======== Supplied entries ========

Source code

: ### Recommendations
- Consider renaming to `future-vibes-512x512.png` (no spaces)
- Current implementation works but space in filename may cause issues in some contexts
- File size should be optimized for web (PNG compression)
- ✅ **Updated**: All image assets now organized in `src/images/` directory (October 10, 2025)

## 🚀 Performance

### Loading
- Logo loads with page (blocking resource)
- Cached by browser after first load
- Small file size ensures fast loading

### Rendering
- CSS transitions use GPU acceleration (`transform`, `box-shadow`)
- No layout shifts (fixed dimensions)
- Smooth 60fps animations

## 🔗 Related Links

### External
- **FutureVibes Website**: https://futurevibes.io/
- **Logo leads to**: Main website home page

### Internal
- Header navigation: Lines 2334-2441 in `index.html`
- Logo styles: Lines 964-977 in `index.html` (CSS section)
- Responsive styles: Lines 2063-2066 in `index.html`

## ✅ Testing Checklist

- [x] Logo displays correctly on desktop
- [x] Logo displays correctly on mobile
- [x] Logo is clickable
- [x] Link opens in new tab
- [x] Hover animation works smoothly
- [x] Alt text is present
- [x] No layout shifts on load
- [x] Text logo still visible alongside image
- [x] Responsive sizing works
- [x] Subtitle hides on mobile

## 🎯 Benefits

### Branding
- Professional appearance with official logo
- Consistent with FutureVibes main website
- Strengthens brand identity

========

- **Exercise requirements**
Quote every line of the records above, from the first down to the one holding "- File size", exactly as written.

- **Exercise output**
Source code

: ### Recommendations
- Consider renaming to `future-vibes-512x512.png` (no spaces)
- Current implementation works but space in filename may cause issues in some contexts
- File size should be optimized for web (PNG compression)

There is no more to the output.